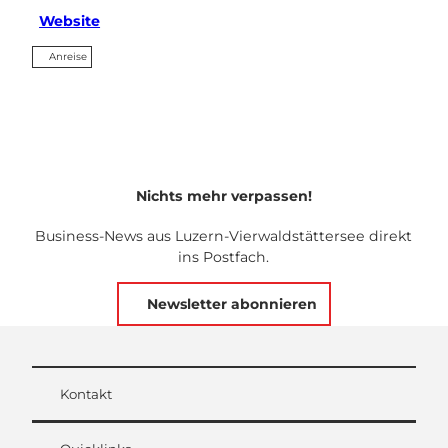
Website
Anreise
Nichts mehr verpassen!
Business-News aus Luzern-Vierwaldstättersee direkt
ins Postfach.
Newsletter abonnieren
Kontakt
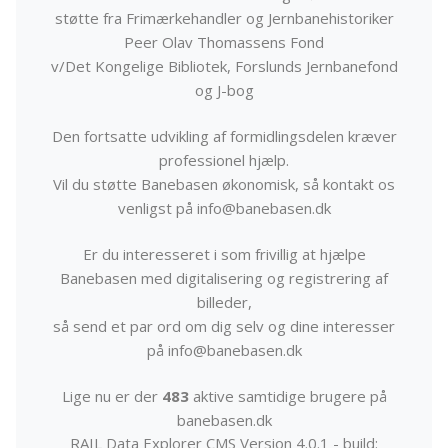
støtte fra Frimærkehandler og Jernbanehistoriker
Peer Olav Thomassens Fond
v/Det Kongelige Bibliotek, Forslunds Jernbanefond
og J-bog
Den fortsatte udvikling af formidlingsdelen kræver
professionel hjælp.
Vil du støtte Banebasen økonomisk, så kontakt os
venligst på info@banebasen.dk
Er du interesseret i som frivillig at hjælpe
Banebasen med digitalisering og registrering af
billeder,
så send et par ord om dig selv og dine interesser
på info@banebasen.dk
Lige nu er der
483
aktive samtidige brugere på
banebasen.dk
RAIL Data Explorer CMS Version 4.0.1 - build:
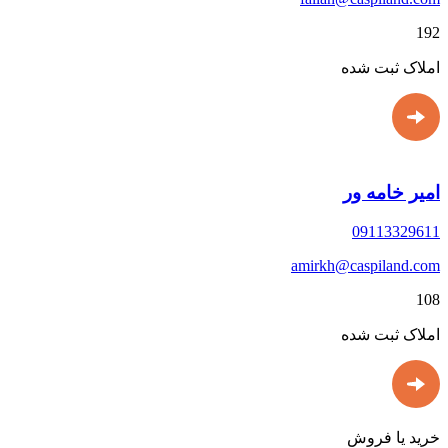
192
املاک ثبت شده
امیر خامه ور
09113329611
amirkh@caspiland.com
108
املاک ثبت شده
خرید یا فروش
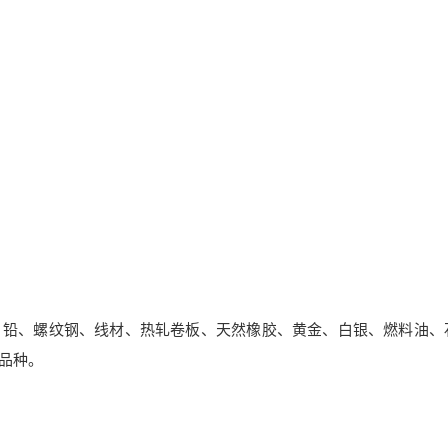
。
、铅、螺纹钢、线材、热轧卷板、天然橡胶、黄金、白银、燃料油、
品种。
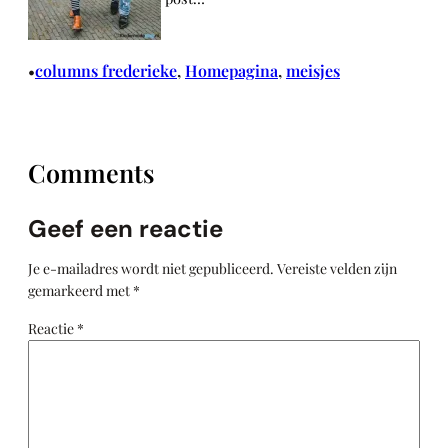
columns frederieke
, 
Homepagina
, 
meisjes
•
Comments
Geef een reactie
Je e-mailadres wordt niet gepubliceerd.
Vereiste velden zijn
gemarkeerd met
*
Reactie
*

------------------------------------------------

- _Exercise prompt_: Copy out the text of each row above character for character, keeping the line breaks and leaving out the pictures.

- _Reply_:
Website
Anreise
Nichts mehr verpassen!
Business-News aus Luzern-Vierwaldstättersee direkt
ins Postfach.
Newsletter abonnieren
Kontakt
støtte fra Frimærkehandler og Jernbanehistoriker
Peer Olav Thomassens Fond
v/Det Kongelige Bibliotek, Forslunds Jernbanefond
og J-bog
Den fortsatte udvikling af formidlingsdelen kræver
professionel hjælp.
Vil du støtte Banebasen økonomisk, så kontakt os
venligst på info@banebasen.dk
Er du interesseret i som frivillig at hjælpe
Banebasen med digitalisering og registrering af
billeder,
så send et par ord om dig selv og dine interesser
på info@banebasen.dk
Lige nu er der
483
aktive samtidige brugere på
banebasen.dk
RAIL Data Explorer CMS Version 4.0.1 - build:
192
املاک ثبت شده
امیر خامه ور
09113329611
amirkh@caspiland.com
108
املاک ثبت شده
خرید یا فروش
。
、铅、螺纹钢、线材、热轧卷板、天然橡胶、黄金、白银、燃料油、
品种。
columns frederieke
, 
Homepagina
, 
meisjes
•
Comments
Geef een reactie
Je e-mailadres wordt niet gepubliceerd.
Vereiste velden zijn
gemarkeerd met
*
Reactie
*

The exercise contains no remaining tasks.